The boundaries between the res judicata, the simple judicial precedent and the freedom of interpretation become very subtle. 

      ii.          The system of the control of constitutionality: This is strictly connected to the power granted by the Constitution to the Greek Courts to conduct a control of conformity of any applicable rule with the Constitution on a standalone basis and in the context of any and all cases («διάχυτος και παρεμπίπτων έλεγχος»). It is a question to what extent the “pilot-hearing” introduces an implied rupture to such power, when the Supreme Court rules especially with respect to a matter of constitutionality. We believe that this establishes an indirect function of the Supreme Court as a “Constitutional Court”, which renders the constitutionality control by inferior Courts less effective. An inferior Court will not rule contrarily to the outcome of the “pilot-hearing” in matters of constitutionality, albeit vested with this power by the Greek Constitution.

    iii.          The reversal of the case law:Another aspect consists in how the interpretation of the law evolves. Provided that the Supreme Court has ruled on a specific matter in the context of a “pilot-hearing”, what is the technical manner to amend its position in the future? As a general rule, an issue ruled by a “pilot-hearing” decision is not supposed to be re-heard in such procedure. It is thus expected that any reversal will be reflected in the ordinary case-law of the Supreme Court or will be based on an extra legem re-introduction of the same matter in a “pilot-hearing” when relevant conditions for reversal are mature. As now provided, the concept leads to the “finalization” of the interpretation, which is inconsistent with the general concept of the civil law.

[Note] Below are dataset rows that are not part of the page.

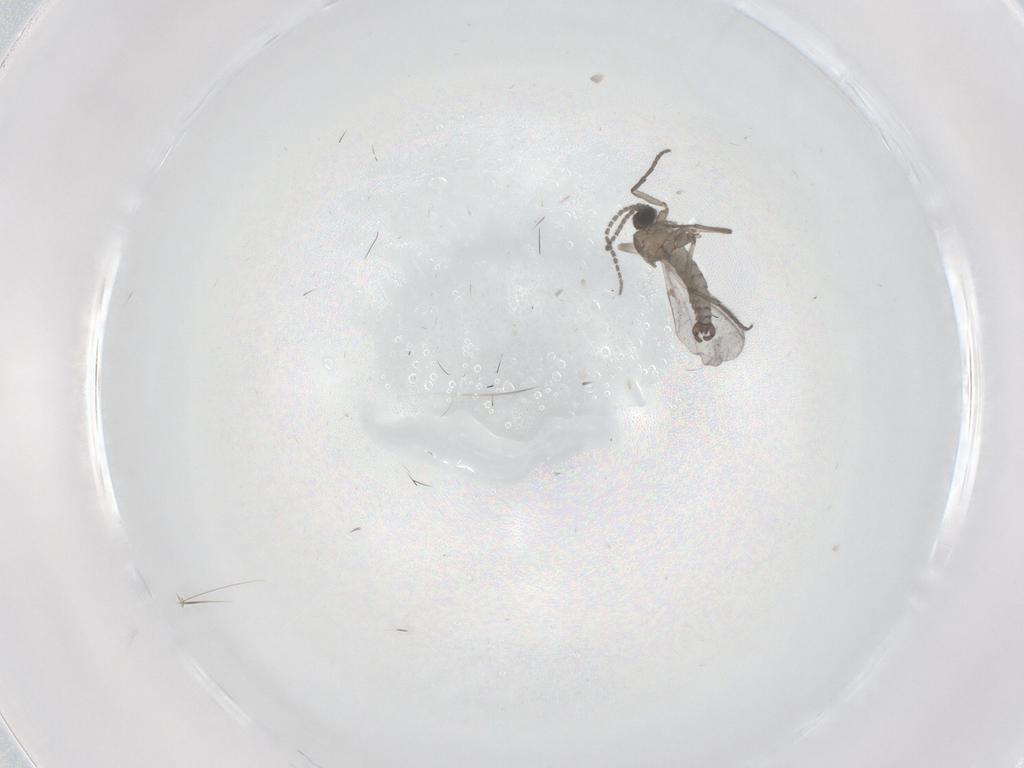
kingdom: Animalia
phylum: Arthropoda
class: Insecta
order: Diptera
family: Sciaridae
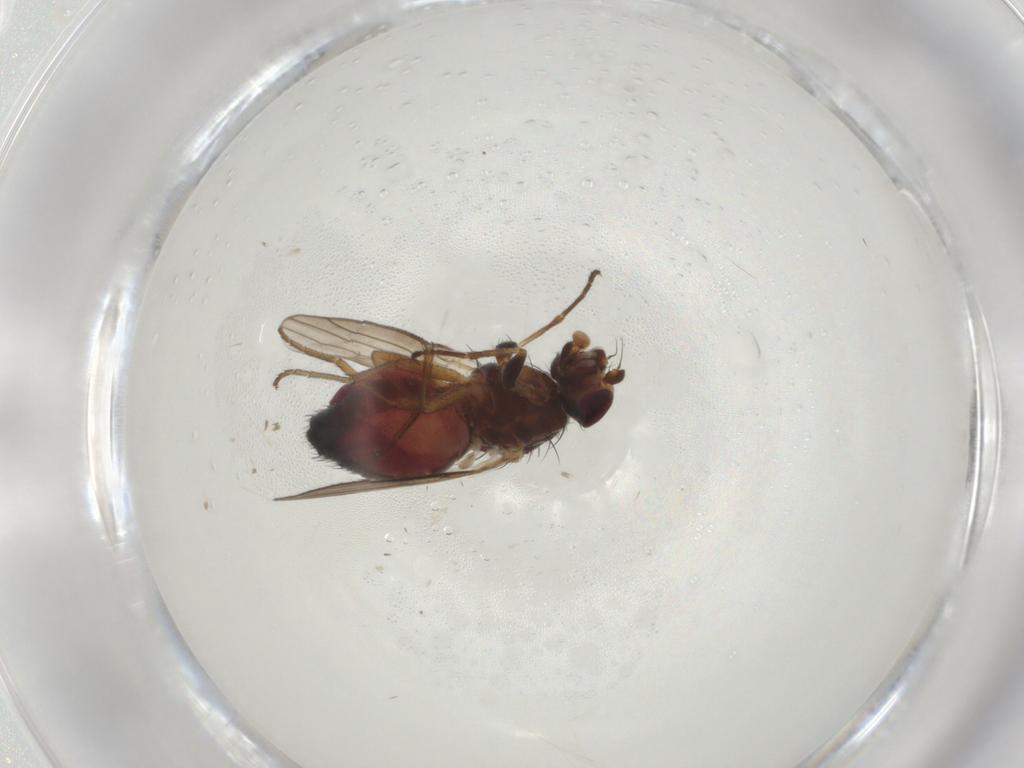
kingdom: Animalia
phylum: Arthropoda
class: Insecta
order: Diptera
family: Heleomyzidae
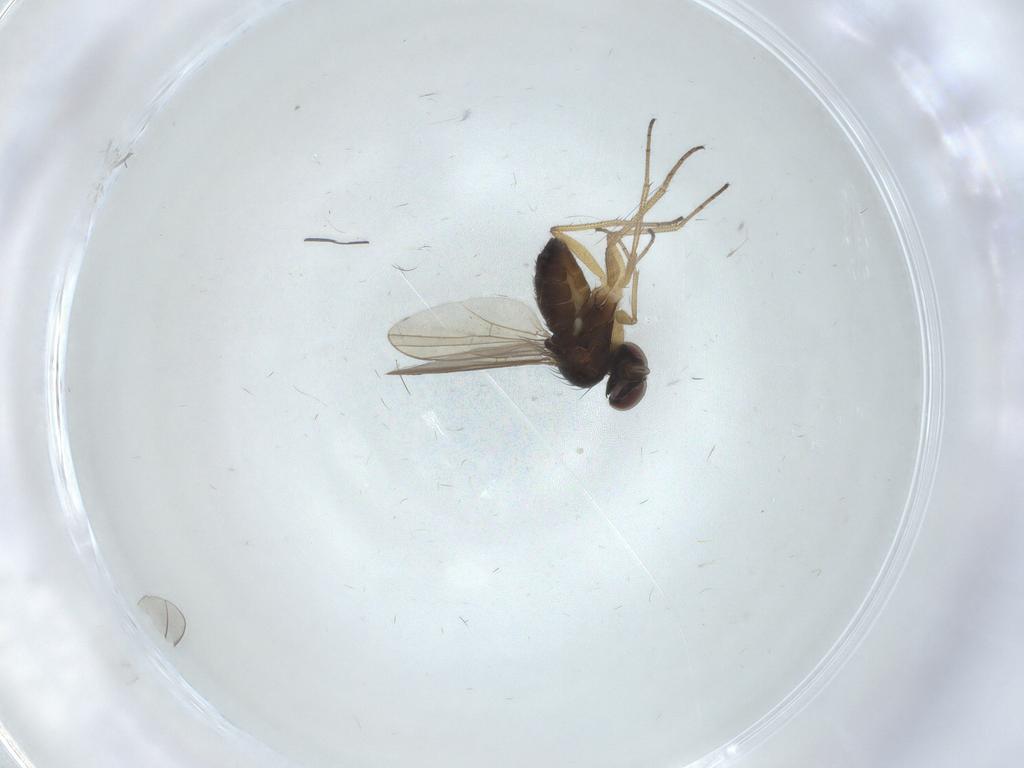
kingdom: Animalia
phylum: Arthropoda
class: Insecta
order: Diptera
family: Dolichopodidae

    iv.          The lack of supremacy of the interpreted law: All the above should be read in the light of the main difference between the new provision and the “concept-inspiration” of the ECJ. The latter refers to the interpretation of a rule which has primacy over the domestic rule. The new provision is destinated to govern in principle the interpretation of rules of same superiority. This is a major difference between the two concepts.

5.         As always, reforms are assessed after a period of implementation, including here a clearer picture on the eligibility of the cases that will be finally introduced into the Plenary Session of the Supreme Court. However, implementation is usually more constructive when “key-issues” are raised from the beginning.